Mal-I feel for you (and my comments were never intended for you personally, which is why I made a point to say, “general comments”). Of course it takes two to tango–if she’s not responding to your overtures for discussion, that’s a big problem as well you know. I have a similar problem but not quite what this couple has. I’d like to think that such issues could be resolved, given two willing partners, even though mine have not. I think I can say the same for you, no? But nowhere do I read that this couple did any of the talking etc–she up and decided to give this “gift”-a radical move and I hope it remains a good thing for them. I only question her motives and the curious absence of any responsibility on his part for their lousy sex prior to her “gift”.

As a woman (albeit, a young unmarried one, but still) I’m not sure I’d want to do it every day. I think I’d like to do it a few times a week, but I suppose it might depend on circumstances, and on the person, and all that. It’s a complicated subject.

I think my language was deliberatly vauge enough to not need it, but sure.

Well, my comments were more a general reply to the general comments up thread, rather than about this particular couple. I’ll refrain from judging them as I don’t think I’m gonna get my head around a relationship from an internet article.

The part I was calling BS on was what I thought were sweeping general statements. Universal statements about human behaviour are usually a bad idea, doubly so in matters of sex and love.

If that was not your intention then I’ve misunderstood your post and I apologise. It seems we’re more on the same page than I thought.

:confused: Isn’t it normal for married couples to have sex every day?

BrainGlutton, innocent bachelor

Yes, and they live happily ever after, too.

:cool: (do not have a smiley that conveys the irony, snark and fun I intend with this remark)

Yes, please!!!

I didn’t read the entire article, but assuming that she wasn’t saying “sex every day, even if it means I just lie back and think of England” I’m all for it.

Hell, I’d like sex every day just on sex’s own merits.

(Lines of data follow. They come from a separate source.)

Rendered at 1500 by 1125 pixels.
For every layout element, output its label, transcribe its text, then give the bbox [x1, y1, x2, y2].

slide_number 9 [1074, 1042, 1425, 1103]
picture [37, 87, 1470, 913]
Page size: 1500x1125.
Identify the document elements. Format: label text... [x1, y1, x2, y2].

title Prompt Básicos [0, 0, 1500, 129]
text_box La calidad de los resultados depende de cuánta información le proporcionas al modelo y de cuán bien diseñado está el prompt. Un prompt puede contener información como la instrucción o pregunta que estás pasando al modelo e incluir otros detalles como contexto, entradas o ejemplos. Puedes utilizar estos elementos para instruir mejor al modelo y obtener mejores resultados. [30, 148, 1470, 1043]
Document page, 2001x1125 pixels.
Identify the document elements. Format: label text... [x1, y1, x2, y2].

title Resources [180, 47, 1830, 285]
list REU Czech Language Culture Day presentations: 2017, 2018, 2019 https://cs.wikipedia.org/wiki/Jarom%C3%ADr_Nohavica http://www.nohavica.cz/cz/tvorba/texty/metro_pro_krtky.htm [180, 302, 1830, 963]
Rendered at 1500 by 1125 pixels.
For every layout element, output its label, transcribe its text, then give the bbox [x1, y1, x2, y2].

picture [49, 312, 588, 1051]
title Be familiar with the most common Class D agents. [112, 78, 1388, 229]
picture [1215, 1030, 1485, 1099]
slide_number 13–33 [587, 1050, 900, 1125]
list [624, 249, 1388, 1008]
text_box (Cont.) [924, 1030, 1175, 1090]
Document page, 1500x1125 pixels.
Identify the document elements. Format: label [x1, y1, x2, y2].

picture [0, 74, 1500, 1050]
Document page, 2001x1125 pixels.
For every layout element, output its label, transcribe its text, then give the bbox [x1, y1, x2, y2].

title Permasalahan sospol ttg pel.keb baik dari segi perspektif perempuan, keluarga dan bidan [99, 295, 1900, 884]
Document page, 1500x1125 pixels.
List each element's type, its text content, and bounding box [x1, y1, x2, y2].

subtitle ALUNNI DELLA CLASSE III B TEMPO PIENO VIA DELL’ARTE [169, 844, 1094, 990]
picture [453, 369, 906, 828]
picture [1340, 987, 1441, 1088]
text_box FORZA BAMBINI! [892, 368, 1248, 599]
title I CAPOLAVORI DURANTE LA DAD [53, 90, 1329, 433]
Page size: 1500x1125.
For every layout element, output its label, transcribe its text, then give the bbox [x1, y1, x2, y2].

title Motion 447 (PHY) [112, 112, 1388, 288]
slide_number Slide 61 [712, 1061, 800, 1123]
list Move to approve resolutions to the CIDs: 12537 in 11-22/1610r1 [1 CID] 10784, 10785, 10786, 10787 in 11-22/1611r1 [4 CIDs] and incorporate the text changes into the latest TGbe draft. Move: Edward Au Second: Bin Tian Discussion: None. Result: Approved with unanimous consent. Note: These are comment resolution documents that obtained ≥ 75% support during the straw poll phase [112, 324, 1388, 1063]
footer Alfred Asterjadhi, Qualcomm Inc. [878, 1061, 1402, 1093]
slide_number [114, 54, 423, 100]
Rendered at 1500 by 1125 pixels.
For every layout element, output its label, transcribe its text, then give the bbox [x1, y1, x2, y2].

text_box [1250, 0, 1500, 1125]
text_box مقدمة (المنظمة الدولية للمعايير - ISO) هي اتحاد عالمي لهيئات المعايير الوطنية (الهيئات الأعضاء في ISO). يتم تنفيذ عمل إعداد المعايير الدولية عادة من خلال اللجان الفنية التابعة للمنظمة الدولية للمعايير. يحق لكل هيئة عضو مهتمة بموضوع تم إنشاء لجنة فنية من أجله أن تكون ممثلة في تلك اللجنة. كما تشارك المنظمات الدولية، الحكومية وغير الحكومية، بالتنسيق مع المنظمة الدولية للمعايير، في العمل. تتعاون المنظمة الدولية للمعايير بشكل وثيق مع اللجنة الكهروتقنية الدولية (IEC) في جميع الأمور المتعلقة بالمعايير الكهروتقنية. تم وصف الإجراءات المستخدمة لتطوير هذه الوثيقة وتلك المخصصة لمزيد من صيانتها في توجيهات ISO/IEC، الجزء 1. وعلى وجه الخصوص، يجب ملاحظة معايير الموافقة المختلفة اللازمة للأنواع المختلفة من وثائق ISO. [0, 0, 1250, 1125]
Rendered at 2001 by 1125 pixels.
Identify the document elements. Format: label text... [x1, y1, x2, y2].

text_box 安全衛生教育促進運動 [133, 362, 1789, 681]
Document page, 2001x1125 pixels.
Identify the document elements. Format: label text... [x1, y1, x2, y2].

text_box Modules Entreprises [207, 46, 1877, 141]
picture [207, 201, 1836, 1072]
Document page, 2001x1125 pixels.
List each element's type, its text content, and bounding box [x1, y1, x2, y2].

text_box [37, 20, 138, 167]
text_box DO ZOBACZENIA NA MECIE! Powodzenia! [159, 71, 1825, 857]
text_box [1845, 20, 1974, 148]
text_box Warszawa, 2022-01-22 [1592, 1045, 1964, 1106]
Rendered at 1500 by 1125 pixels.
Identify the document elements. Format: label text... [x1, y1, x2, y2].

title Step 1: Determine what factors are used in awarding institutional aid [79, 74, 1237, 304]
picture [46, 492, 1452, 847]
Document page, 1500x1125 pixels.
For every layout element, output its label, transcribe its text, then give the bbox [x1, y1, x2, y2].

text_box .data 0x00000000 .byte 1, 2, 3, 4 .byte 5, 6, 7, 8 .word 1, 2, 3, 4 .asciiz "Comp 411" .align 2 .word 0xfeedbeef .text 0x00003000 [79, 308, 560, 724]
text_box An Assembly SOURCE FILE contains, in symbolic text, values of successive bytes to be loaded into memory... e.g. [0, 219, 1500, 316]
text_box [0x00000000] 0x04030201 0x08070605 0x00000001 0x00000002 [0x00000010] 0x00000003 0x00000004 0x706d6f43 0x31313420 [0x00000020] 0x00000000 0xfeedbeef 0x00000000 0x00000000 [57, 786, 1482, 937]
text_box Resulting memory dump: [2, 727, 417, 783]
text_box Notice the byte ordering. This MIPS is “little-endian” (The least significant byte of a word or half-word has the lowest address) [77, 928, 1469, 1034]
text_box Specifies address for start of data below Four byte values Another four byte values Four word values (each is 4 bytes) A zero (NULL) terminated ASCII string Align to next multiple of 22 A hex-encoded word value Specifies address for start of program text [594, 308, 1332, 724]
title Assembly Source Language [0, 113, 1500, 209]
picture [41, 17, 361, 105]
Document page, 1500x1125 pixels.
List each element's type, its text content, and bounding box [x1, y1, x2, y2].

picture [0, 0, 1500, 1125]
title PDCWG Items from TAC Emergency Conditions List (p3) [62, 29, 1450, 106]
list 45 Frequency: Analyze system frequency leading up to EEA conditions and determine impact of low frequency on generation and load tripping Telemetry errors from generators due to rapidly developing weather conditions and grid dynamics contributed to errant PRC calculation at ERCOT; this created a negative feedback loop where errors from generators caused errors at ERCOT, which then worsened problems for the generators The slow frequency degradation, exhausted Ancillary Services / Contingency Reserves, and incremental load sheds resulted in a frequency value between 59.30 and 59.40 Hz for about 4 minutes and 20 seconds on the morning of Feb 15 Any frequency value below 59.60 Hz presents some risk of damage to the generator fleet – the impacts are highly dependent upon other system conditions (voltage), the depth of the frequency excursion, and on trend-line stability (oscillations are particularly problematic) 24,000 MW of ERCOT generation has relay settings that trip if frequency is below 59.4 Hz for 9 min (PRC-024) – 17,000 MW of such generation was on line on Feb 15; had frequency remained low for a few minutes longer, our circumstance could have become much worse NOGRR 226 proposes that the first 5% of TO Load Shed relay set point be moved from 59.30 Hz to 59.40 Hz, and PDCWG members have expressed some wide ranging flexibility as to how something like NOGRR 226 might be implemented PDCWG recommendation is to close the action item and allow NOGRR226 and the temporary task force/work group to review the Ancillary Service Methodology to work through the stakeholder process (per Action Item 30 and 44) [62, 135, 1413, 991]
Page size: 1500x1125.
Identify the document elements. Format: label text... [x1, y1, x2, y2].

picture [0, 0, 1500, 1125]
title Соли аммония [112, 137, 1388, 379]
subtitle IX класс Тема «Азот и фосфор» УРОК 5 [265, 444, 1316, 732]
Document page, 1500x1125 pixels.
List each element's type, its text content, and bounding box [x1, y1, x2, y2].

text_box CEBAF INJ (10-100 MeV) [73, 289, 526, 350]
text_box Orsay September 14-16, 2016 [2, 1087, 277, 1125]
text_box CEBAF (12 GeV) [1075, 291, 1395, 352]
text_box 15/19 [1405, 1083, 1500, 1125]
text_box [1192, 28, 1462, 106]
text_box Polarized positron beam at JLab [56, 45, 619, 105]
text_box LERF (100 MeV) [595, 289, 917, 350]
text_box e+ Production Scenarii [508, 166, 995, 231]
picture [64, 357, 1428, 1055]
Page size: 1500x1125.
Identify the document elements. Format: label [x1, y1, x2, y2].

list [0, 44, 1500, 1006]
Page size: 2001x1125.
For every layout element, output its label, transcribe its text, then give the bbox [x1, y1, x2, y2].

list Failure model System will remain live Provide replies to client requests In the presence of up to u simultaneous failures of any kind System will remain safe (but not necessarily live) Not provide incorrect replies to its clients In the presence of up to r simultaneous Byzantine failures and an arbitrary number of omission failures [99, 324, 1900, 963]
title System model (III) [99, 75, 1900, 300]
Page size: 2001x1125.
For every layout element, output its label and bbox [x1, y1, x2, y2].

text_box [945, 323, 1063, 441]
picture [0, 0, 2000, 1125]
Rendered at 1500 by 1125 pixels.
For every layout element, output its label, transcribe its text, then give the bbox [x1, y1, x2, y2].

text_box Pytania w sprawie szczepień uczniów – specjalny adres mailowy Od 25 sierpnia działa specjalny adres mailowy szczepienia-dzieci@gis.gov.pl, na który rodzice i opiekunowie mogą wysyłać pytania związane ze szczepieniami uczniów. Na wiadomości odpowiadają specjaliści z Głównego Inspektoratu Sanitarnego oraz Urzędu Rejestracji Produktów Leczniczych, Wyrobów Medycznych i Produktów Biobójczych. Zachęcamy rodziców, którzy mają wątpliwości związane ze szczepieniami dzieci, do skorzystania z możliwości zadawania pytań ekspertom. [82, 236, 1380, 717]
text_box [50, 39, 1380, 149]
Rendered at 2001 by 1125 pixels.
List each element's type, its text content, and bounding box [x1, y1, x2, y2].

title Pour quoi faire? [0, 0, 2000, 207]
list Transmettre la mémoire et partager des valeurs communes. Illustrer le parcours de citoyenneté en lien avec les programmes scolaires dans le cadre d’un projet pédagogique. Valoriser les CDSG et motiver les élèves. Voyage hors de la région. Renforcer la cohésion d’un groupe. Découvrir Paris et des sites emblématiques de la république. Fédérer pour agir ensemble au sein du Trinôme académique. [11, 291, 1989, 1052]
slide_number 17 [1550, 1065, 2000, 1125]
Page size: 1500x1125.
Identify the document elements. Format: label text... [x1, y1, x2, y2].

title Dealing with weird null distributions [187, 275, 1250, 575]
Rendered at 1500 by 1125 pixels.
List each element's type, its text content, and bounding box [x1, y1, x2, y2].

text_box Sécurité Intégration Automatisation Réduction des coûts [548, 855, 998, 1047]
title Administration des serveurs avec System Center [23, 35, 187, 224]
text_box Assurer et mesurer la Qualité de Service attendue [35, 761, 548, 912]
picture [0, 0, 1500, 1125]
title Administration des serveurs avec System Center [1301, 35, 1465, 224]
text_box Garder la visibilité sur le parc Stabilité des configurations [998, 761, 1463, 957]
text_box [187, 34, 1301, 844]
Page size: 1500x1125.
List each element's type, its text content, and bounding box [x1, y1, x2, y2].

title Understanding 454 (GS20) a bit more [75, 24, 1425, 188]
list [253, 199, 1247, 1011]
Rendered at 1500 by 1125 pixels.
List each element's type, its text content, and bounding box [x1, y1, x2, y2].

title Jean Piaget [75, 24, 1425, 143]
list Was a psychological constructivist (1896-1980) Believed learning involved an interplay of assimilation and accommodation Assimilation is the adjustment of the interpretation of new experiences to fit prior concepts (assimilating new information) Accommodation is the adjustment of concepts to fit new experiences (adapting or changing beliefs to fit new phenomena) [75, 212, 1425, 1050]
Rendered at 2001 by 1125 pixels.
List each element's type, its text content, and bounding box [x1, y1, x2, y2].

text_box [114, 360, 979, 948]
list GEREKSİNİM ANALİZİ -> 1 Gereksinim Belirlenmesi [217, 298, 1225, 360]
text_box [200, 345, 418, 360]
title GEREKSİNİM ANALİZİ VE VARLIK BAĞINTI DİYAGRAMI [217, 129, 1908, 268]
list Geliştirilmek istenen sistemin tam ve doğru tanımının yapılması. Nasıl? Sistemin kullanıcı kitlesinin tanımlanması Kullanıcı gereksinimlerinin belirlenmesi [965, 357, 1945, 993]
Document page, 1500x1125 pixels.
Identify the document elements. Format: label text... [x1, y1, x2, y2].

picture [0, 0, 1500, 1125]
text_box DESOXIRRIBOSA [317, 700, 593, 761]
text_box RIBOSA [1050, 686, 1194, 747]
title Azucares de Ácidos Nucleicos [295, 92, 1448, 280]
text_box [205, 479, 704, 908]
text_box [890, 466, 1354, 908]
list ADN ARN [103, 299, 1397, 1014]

When you add in the obvious benefit to the relationship (it’s awfully hard to feel disconnected or alienated from someone you’re having sex with every day), this strikes me as win-win.

I think it’s all about the spirit in which this is approached. It says a lot to me that some people (and again, I’m getting this from comments here, I didn’t read the whole article) seem to view this as “you get to use my body at least once a day” and find it unreasonable or exploitative. From my perspective, the agreement really is (or at least *should * be) “let’s set aside some time every day to pay attention to each other, and make each other feel good”. How can *that * be a bad thing?

Indeed. Or it may be “We’ve tried this whole ‘we’ll do it when I’m good and ready’ thing, and I don’t think it’s worked out so well, so I’m happy to ring the changes”. I remember reading an interesting essay on this once upon a time, and the writer used a phrase something like “…once the canoe’s in the water, everyone starts rowing”. :slight_smile:

In the article, it was she that was responsible for the original decrease in sex.

A few people in this thread seem to be taking this in a mean-spirited fashion. I dunno if they’re laying their own baggage on it or what. It’s a cute thing that a spouse did for her spouse.

I’d not read much more than that.

My libido has rarely been in alignment with my wife. It’s been more, and once or twice quite a bit less than hers. A great imbalance is never fun, and understanding between both can go a long way to smoothing things over. I’ve done it when I didn’t wanna, and so has she.

I’d say complaints over sex, in an of itself, is merely a symptom of other issues…

"raises hand

+1.

You “Get it”.

While I agree that more intimacy can improve many marriages, and that this can be a good way to generate that, I, too, found the article vaugely creepy. It might just be because the writer was interviewing her specificially, but I agree with whomever upthread said that it was all about her, not her husband and her.

For the record, we’ve had “how often do you have sex” threads here before, and there are a large number of Dopers who average daily or better. (Someone said five or six times a day, IRRC.)